The Continuing Relevance of Online Anonymity.

I rediscovered Livejournal somewhere in my late night web browsing the other evening. Going down that rabbithole, one LJ in particular stood out. Chock full of references to surrealist literature and arcane medical devices, illustrated with photographs of models from the 60s and 70s in retro-futurists fashions, it’s the kind of thing that only a really brilliant nineteen year old girl can put together.

I bet the pictures and the references mean something more to her than the rest of us reading could discern. I do this as well, other bloggers do too: point out a book in particular that might detail a conflict in my own life I’m experiencing, not only because I’d never mention it directly on this space, but so that looking back on the archives, I’ll remember what I was really thinking about that day.

Her LJ felt uncannily like the Livejournals I read ten years ago, when I was the writer’s age. But the time stamps were all within the past two years, vague on details about the transition from high school to college. All under a screen name.
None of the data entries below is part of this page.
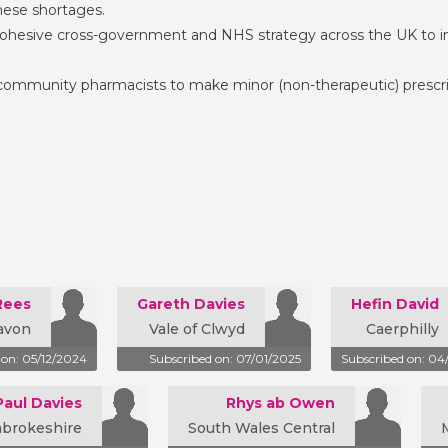
ese shortages.
ohesive cross-government and NHS strategy across the UK to im
 community pharmacists to make minor (non-therapeutic) prescrip
Rees
Gareth Davies
Hefin David
avon
Vale of Clwyd
Caerphilly
 on: 05/12/2024
Subscribed on: 07/01/2025
Subscribed on: 04
Paul Davies
Rhys ab Owen
mbrokeshire
South Wales Central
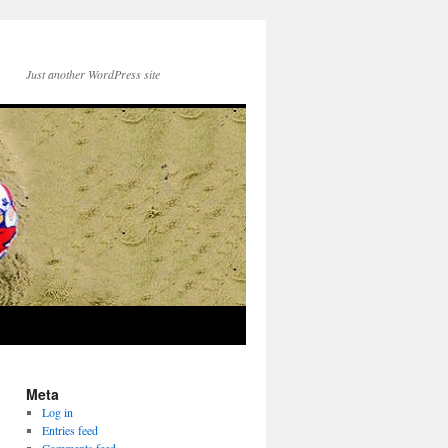
Just another WordPress site
Meta
Log in
Entries feed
Here’s a lovely example of the atemporality of the web. Consider the timelessness of Livejournal. Not much has changed. Without looking at the time stamp of some posts on that site, there’s no way to discern what year, what decade this is. So long as precocious teenagers discover things like Valerie and Her Week of Wonders and the Velvet Underground, there will be blogs like this.

Livejournal’s design has changed a little, but never looked all that bad. It’s got a better interface than Facebook and plenty of other social networks. It might not be the cutting edge of blogging software, but it still works and people use it. If there are better options, it doesn’t matter because the community might not be there. Also, anonymity could be harder to control elsewhere.

Gadgets change year after year, but the context and our use of them shifts much more slowly. A lot of communities never change at all, look at, for example, Orkut’s resilience in Brazil.

There’s a reason the girl who wrote this Livejournal wishes to remain anonymous. It’s the same reason I blogged anonymously as a teenager, and still sometimes post in forums under fake names. Nineteen is a tender age, one is in constant discovery mode. Trying on different faces, making friends that might not feel right, figuring out the core of one’s identity. I took comfort in anonymity. Anyone who does not see the value in these communities misses out on a pretty essential experience.